Hyper Lode Runner (Game Boy) review
"Treasure hunting is a dangerous business - not only does it usually involve hiring a team of foreign peasants to aid you in your quest that, movie lore has taught us, will contain at least one treacherous killing machine that works for one of your rival, not to mention navigating ancient tombs and cities that are no doubt filled with all manner of cool but deadly traps, but, as Hyper Lode Runner teaches, you are also destined to lose basic motor functions, such as jumping and beating the jolly r..."
Treasure hunting is a dangerous business - not only does it usually involve hiring a team of foreign peasants to aid you in your quest that, movie lore has taught us, will contain at least one treacherous killing machine that works for one of your rival, not to mention navigating ancient tombs and cities that are no doubt filled with all manner of cool but deadly traps, but, as Hyper Lode Runner teaches, you are also destined to lose basic motor functions, such as jumping and beating the jolly rogers out of your enemies. Shady.

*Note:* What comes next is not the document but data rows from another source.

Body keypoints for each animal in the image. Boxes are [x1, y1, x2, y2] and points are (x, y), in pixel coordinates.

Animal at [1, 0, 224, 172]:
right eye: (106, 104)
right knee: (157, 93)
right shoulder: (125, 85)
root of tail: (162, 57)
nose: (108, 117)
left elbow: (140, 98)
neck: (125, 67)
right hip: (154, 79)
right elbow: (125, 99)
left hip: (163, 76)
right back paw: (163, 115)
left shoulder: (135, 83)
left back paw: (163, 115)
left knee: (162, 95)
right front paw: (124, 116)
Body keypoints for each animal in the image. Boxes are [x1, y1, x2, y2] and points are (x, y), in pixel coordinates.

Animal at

Hyper Lode Runner is a fairly simple game. As in other Lode Runner titles, you control a treasure hunter. The aim is to clear each stage of all the gold, while avoiding rival hunters. Your character can not jump, and has no real attack move (despite the cover art portraying your character shooting laser guns at skeleton warriors... in fact, that cover bears no relevance to the game... ho-hum). All he can do is dig a whole in some types of brick. This hole fills again after a few seconds. Enemy hunters can be killed this way (although a replacement hunter arrives on the scene when they do), or it can be used to get treasure. This is where the puzzle aspect comes in. You will frequently find a piece of gold buried in the ground that you can easily get too. However, you must plot your course so that you can get out again without being buried alive. On other occasions you may apparently have collected all of the gold on the level, but still not have access to the exit. In this case it is likely that a rival hunter has some gold, and he must be trapped and buried in order to steal his horde.
On many levels you will find a key, which opens up a separate room on the level, effectively doubling the size of each stage. Rather than just being a bonus area, these backrooms are often tougher than the main area. Make no mistake, this game is a real toughie.

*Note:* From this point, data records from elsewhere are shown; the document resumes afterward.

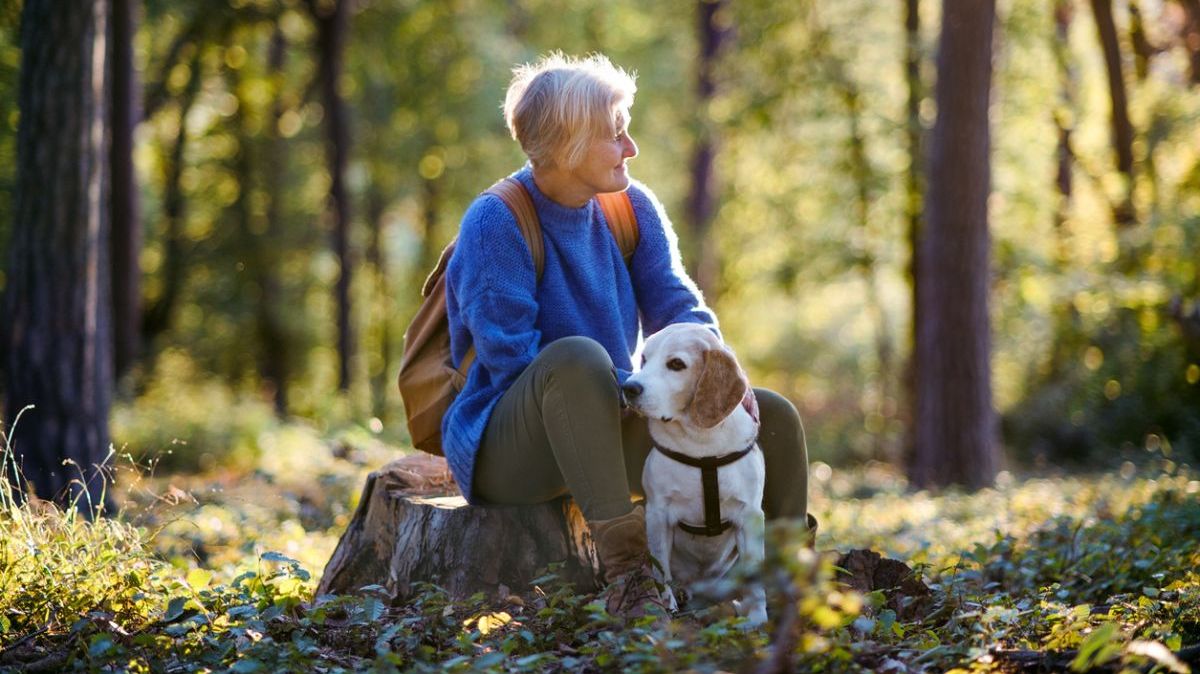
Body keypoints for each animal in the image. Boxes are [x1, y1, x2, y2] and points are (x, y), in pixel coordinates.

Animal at [619, 323, 768, 623]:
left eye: (676, 364)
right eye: (644, 359)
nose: (629, 388)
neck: (701, 445)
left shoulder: (750, 516)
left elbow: (755, 578)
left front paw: (758, 618)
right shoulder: (658, 515)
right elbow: (661, 572)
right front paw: (668, 608)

This is also a game with bucketloads of levels. Fortunately there is a level select, although if you are new to the series I recommend trying the levels in order. While this prevents the game from being too frustrating - getting 11 levels in when the batteries die, for example - it also keeps the challenge up, as to have access to all the stages you need a code, which is only gained by doing well in the previous stages.
Also available is a level creation feature. While initially your own levels will be, frankly, awful - either too overcrowded, or almost completely empty, and you may often make it inadvertently impossible - with time you will be creating levels almost as good as those available in the main game. With so many options available here (three types of floor, ladders, backrooms, tightropes.....) this game allows for near infinite possibilities, and gives the game heaps of replay value.
The graphics and sound here are nothing special, although as this is an early Game Boy title this is forgivable, and never detracts from the gameplay.
This game also has a two-player link up mode (although due to the relative obscurity of the game none of my friends were willing to risk buying it, so I don't know what this involves).
Although the platform elements of the game are far behind the likes of Mario in the quality stakes, and the puzzle elements are hardly gonna rival Tetris, this is a simple, fun, little game. If you can find a copy somewhere I'd recommend it, but not having it in your collection isn't worth losing sleep over.